In March 2017, the international repository for news leaks and classified media known as WikiLeaks published a series of confidential information from the Central Intelligence Agency (CIA) comprised of 2 billion pages of documents stolen from the agency. Before a jury this past week, Assistant U.S. Attorney (AUSA) David Denton argued that former CIA software engineer Joshua Schulte, age 33, is the anonymous source of the leaked classified materials.

“There was no misguided idealism here; he did it because he was angry and disgruntled,” AUSA Denton informed jurors. “He felt the CIA had slighted him and disrespected him, so he tried to burn to the ground the very cyber-intelligence work that he had was once been part of.”

In his opening statement, Schulte—who is defending himself with the assistance of counsel—said the CIA was unaware of the compromised servers for a year. Schulte further stated that the leaked materials were stored on servers that programmers nicknamed “the wild, wild west” because of their precarious nature.

According to the defendant, the government built a case against him that was virtually impossible to prove and  the CIA decided to use him as a scapegoat because of a dispute he had with agency leadership coinciding with his resignation following the hack.

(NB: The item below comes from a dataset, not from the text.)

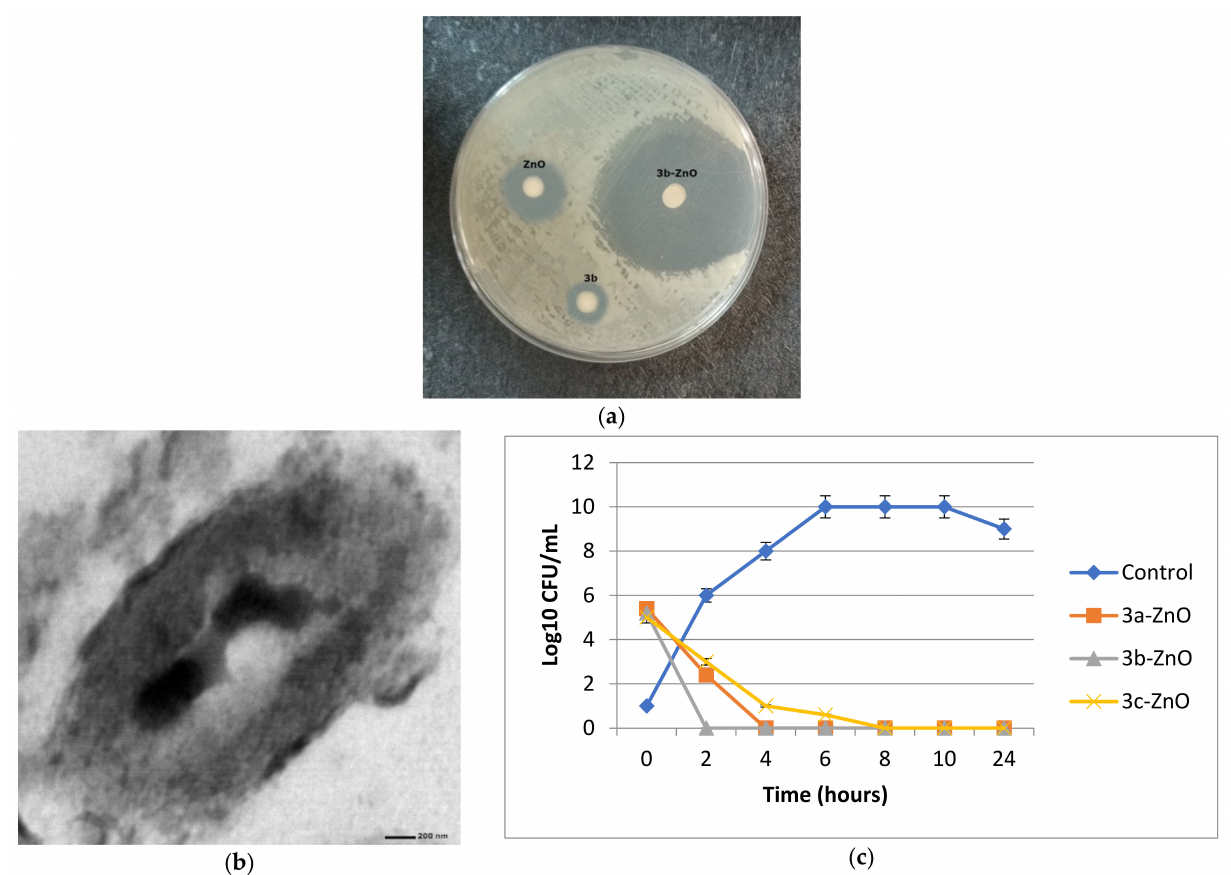
Figure 9. Antibacterial effect of the synthesized compounds and their hybrids against Kp5. ( a ) Disc diffusion method, ( b ) transmission electron microscopic study of Kp5 treated cell, and ( c ) time-kill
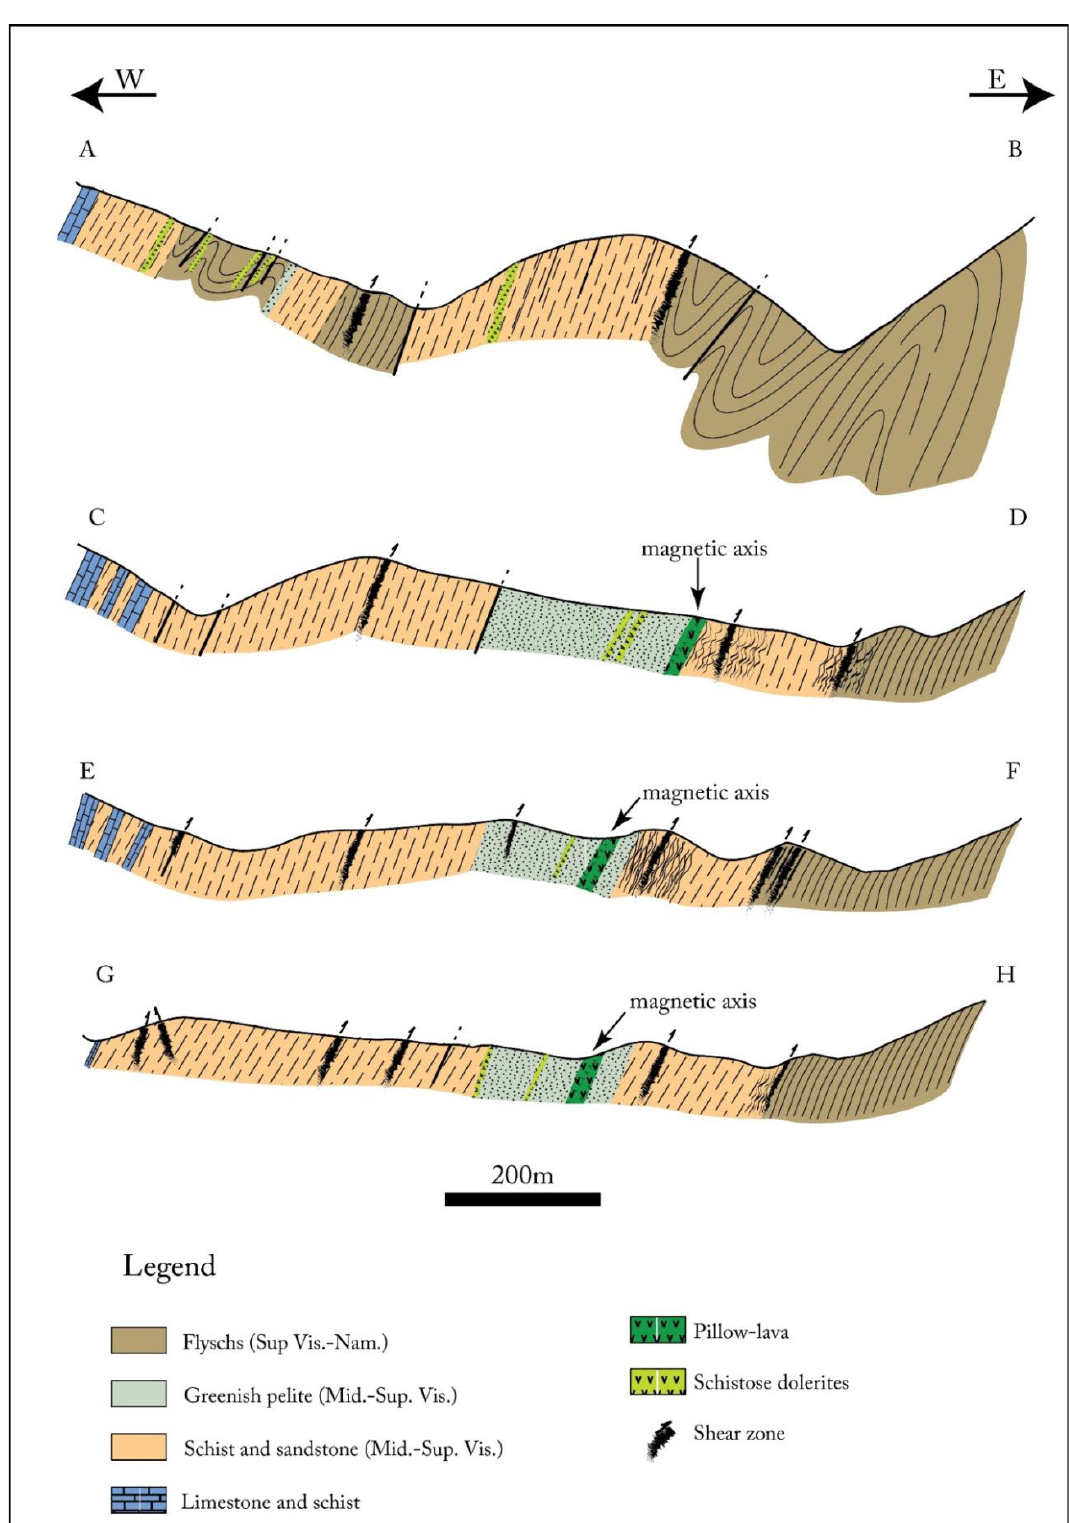
Figure 9. E-W geological sections (AB, CD, EF and GH) of the NNE Achemmach. See cross-section position in Figure 3.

Federal agents initially detained Schulte in November 2017, not because of the CIA hack, but on child pornography charges which led to his initial detention where he has remained for five years. As previously reported in FEDagent, the Justice Department announced in June 2018 a 13-count superseding indictment concerning Schulte's alleged theft of classified information. The first trial under these charges resulted in a hung jury on eight espionage counts, but the jury convicted Schulte on a contempt of court charge and making false statements to the Federal Bureau of Investigation (FBI).

U.S. District Judge Paul Crotty ultimately declared a mistrial and authorized a $250,000 bail, allowing the government to retry the case. The bail was revoked after he was arrested in December 2018 from an unrelated sexual assault charge in Virginia.

This retrial in the Southern District of New York is expected to up five weeks and will feature testimony from Schulte and federal agents. Schulte faces the child-pornography charges, which carry a 20-year maximum sentence, in a separate trial.